(672c) Machine Learning Analysis of Protein Aggregates Formed in Container-Closure Systems

Therapeutic protein formulations are exposed to numerous stresses during manufacturing, shipping, storage, and administration that promote aggregation. These different stresses result in aggregates whose morphologies are characteristic of the stress at their root cause. This morphology information can be captured by using flow imaging microscopy (FIM) to image the aggregates in a sample and applying machine learning techniques such as convolutional neural networks (ConvNets) to extract the morphological information embedded in FIM images.

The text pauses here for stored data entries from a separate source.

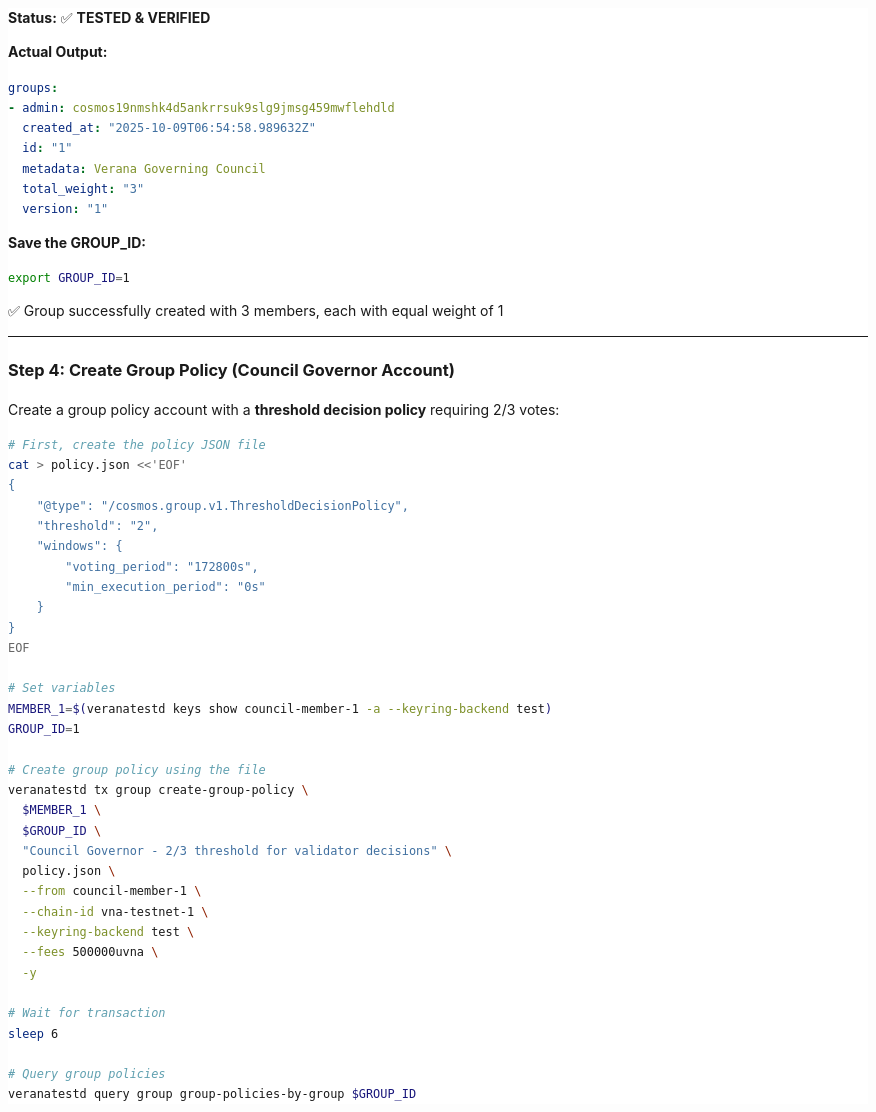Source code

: **Status:** ✅ **TESTED & VERIFIED**

**Actual Output:**
```yaml
groups:
- admin: cosmos19nmshk4d5ankrrsuk9slg9jmsg459mwflehdld
  created_at: "2025-10-09T06:54:58.989632Z"
  id: "1"
  metadata: Verana Governing Council
  total_weight: "3"
  version: "1"
```

**Save the GROUP_ID:**
```bash
export GROUP_ID=1
```

✅ Group successfully created with 3 members, each with equal weight of 1

---

### Step 4: Create Group Policy (Council Governor Account)

Create a group policy account with a **threshold decision policy** requiring 2/3 votes:

```bash
# First, create the policy JSON file
cat > policy.json <<'EOF'
{
    "@type": "/cosmos.group.v1.ThresholdDecisionPolicy",
    "threshold": "2",
    "windows": {
        "voting_period": "172800s",
        "min_execution_period": "0s"
    }
}
EOF

# Set variables
MEMBER_1=$(veranatestd keys show council-member-1 -a --keyring-backend test)
GROUP_ID=1

# Create group policy using the file
veranatestd tx group create-group-policy \
  $MEMBER_1 \
  $GROUP_ID \
  "Council Governor - 2/3 threshold for validator decisions" \
  policy.json \
  --from council-member-1 \
  --chain-id vna-testnet-1 \
  --keyring-backend test \
  --fees 500000uvna \
  -y

# Wait for transaction
sleep 6

# Query group policies
veranatestd query group group-policies-by-group $GROUP_ID
```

In this study, we describe and demonstrate a novel algorithm that can be used to determine if two protein formulations contain similar particle morphologies and thus were exposed to the same root cause stresses. An algorithm was developed to compare collections of FIM images using ConvNets trained using techniques borrowed from facial recognition and traditional statistical techniques such as nonparametric density estimation and goodness-of-fit hypothesis testing. This algorithm provides a robust statistical method to determine if two samples exhibit significantly different FIM datasets and thus contain particles from different root cause stresses. As a demonstration, this algorithm was used to compare intravenous immunoglobulin (IVIg) formulations that were exposed to freeze-thaw and shaking stresses within several container-closure systems. The algorithm was capable of distinguishing between the populations of IVIg aggregates produced by these stresses in subtly different container-closure systems (e.g. glass vials from different manufacturers). This analysis also revealed that the particle morphologies produced a result of shaking stress were more impacted by the container-closure system than those produced by freeze-thaw cycling.